Rosebush is the co-author of Computer Graphics for Designers and Artists, originally published in 1986 by Van Nostrand Reinhold Co., with a 2nd edition released in 1994, and the co-author of Electronic Publishing on CD-ROM, published by O'Reilly in 1996. His recently completed Technical Guide to Computer Animation is published by Morgan Kaufman. Rosebush is the former editor of Pixel Vision magazine, author of the serialized Pixel Handbook, and a columnist for CD-ROM Professional. His most cited writings include "The Proceduralist Manifesto," a statement on computer art published in Leonardo; he is also known for his extensive writings on computer graphics and new media. More popular credits include articles in The Village Voice and Rolling Stone Magazine.
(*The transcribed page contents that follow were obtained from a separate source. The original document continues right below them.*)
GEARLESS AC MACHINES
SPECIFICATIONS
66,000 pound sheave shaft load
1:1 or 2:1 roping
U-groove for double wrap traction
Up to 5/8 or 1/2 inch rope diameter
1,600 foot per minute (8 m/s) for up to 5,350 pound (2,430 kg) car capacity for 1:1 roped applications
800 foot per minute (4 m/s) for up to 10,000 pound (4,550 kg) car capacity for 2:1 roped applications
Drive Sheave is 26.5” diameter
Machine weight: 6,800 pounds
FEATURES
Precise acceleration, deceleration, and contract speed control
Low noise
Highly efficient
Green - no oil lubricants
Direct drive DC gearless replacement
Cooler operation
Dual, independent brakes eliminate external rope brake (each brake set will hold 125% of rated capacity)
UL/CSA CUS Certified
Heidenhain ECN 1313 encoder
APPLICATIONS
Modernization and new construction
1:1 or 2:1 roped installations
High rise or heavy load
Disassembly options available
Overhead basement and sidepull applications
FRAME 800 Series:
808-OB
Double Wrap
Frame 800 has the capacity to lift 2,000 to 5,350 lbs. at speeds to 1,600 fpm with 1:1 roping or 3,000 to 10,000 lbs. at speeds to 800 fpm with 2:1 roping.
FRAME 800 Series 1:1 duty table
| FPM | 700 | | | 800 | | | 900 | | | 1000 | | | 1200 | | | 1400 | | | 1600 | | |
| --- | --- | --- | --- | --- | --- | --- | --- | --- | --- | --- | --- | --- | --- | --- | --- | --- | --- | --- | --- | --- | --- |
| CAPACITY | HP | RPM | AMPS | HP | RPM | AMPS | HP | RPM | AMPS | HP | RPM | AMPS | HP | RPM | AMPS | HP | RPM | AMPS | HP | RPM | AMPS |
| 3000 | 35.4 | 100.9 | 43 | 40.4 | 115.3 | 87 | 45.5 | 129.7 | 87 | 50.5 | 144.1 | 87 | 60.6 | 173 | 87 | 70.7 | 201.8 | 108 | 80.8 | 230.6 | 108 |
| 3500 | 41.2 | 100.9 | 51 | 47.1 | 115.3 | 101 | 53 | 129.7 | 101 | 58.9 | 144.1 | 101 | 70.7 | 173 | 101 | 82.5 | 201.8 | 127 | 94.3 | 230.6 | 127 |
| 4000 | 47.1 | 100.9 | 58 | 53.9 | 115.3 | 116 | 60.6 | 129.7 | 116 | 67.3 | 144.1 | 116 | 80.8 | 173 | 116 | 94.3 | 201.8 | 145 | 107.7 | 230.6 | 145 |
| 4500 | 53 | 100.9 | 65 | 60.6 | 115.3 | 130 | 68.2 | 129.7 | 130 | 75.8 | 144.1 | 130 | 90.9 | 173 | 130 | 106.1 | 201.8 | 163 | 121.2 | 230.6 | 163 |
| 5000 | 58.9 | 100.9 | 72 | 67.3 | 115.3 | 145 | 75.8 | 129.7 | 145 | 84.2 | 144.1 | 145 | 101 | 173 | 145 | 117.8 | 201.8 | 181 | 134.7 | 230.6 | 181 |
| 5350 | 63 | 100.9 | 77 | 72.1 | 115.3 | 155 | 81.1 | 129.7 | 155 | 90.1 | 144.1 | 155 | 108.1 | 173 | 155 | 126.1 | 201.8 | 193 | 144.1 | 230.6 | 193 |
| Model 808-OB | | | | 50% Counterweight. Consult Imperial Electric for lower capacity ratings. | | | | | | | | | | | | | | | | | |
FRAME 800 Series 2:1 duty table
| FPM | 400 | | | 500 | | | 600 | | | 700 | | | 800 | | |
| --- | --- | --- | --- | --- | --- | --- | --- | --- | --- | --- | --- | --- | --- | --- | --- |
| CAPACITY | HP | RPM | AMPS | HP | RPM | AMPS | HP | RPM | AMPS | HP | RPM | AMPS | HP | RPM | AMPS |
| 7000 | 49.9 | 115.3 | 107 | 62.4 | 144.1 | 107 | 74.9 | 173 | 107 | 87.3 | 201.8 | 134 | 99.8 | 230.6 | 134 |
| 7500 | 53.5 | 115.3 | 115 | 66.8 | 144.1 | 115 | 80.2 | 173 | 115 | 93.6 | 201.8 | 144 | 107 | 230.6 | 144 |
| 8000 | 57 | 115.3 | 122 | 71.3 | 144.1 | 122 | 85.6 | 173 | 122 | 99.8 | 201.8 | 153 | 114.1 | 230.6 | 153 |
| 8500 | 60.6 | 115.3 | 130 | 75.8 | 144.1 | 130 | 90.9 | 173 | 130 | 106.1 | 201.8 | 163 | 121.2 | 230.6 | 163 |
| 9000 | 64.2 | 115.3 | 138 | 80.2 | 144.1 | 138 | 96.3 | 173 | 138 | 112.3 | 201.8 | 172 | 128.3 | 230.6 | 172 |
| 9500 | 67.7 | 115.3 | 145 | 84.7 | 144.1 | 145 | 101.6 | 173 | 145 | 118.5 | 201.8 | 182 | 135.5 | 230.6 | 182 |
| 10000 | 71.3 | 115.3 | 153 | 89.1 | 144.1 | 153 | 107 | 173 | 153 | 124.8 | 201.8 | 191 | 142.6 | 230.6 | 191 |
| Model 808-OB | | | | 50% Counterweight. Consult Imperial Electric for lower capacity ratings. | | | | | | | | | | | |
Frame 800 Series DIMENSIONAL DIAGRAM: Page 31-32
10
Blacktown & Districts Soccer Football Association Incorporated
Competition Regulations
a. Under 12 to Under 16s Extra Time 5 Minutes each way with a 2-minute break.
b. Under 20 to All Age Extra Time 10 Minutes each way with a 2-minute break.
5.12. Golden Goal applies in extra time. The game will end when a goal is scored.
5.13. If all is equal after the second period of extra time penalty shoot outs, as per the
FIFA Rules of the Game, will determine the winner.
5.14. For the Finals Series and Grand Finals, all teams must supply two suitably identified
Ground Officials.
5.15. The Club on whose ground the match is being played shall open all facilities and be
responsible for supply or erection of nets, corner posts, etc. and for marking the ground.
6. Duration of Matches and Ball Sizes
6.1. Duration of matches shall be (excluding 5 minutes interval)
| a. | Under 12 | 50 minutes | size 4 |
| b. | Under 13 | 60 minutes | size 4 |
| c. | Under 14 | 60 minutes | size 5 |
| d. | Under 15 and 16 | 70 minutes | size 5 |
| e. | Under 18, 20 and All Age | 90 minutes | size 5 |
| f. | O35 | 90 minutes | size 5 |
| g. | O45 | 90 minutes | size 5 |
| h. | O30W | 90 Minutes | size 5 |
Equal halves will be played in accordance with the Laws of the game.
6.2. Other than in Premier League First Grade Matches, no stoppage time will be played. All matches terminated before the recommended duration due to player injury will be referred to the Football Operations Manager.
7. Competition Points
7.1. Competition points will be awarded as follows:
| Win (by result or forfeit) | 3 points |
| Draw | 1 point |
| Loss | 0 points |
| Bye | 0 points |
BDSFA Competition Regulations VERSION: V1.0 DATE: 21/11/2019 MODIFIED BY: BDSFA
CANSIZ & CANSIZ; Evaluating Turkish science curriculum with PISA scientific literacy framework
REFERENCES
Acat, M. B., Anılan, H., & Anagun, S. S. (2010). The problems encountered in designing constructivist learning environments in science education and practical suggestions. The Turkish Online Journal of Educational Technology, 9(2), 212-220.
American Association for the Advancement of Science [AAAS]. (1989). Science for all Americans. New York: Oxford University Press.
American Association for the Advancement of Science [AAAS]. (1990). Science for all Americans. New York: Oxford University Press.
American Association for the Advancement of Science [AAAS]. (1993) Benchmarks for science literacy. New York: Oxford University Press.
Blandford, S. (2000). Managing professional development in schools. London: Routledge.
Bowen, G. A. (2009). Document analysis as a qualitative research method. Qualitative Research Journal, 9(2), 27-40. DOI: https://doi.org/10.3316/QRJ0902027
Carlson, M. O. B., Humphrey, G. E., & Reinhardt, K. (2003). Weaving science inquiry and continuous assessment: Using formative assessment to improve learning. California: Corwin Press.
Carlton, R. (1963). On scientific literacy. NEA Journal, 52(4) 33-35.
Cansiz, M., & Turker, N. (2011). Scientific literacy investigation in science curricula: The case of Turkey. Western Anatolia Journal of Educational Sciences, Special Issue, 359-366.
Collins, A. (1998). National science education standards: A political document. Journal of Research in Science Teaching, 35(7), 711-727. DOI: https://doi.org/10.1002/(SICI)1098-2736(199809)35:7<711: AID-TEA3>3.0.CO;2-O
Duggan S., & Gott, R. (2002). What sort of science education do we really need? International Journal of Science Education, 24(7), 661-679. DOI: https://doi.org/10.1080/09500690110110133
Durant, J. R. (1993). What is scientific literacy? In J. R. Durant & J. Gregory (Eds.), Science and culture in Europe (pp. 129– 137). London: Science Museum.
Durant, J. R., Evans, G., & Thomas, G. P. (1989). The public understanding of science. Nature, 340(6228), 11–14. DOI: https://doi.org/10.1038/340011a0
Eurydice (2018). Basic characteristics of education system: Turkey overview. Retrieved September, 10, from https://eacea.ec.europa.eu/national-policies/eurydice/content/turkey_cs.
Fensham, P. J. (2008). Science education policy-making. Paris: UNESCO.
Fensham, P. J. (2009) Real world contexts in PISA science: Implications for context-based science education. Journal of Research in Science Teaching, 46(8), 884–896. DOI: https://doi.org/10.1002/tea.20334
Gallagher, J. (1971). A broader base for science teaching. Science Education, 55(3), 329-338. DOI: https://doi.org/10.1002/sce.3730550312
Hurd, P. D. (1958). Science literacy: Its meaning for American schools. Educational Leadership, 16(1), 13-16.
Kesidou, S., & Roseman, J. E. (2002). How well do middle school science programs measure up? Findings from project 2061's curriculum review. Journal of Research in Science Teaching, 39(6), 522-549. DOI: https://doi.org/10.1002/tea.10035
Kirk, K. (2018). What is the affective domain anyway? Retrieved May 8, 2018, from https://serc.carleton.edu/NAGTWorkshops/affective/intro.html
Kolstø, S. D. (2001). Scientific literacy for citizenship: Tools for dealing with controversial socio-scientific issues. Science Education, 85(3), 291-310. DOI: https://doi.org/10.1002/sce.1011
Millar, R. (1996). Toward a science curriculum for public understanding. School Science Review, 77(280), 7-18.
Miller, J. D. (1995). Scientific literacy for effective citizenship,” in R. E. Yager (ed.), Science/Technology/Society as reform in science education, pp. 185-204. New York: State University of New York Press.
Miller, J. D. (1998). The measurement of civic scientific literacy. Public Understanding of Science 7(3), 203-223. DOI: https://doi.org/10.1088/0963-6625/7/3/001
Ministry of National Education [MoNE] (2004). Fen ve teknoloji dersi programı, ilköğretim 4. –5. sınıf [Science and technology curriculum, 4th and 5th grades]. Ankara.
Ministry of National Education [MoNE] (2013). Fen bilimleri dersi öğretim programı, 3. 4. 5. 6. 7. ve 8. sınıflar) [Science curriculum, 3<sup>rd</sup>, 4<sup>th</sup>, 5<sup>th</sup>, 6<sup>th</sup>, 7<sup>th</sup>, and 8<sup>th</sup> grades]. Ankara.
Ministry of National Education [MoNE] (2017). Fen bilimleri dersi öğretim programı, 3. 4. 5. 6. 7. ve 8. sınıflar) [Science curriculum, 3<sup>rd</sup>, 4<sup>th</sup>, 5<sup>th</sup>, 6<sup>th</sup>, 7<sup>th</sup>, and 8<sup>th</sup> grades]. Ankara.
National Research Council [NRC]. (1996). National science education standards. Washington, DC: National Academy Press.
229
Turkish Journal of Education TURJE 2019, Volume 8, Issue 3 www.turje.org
Rosebush has exhibited his computer generated drawings and films in numerous museum shows, and the drawings have been reproduced in hundreds of magazines and books. He has been an ACM national lecturer for years and a recipient of its Distinguished Speaker Award. He is skilled at computer programming and system design as well as in the graphic arts. He is a consultant for media technology companies in America, Europe, and Brazil. He assisted Hammond Atlas in designing their digital mapping system, worked with Oxberry Corporation to install the first digital motion picture scanners in New York and Beijing, and performed expert witness work in Federal Court.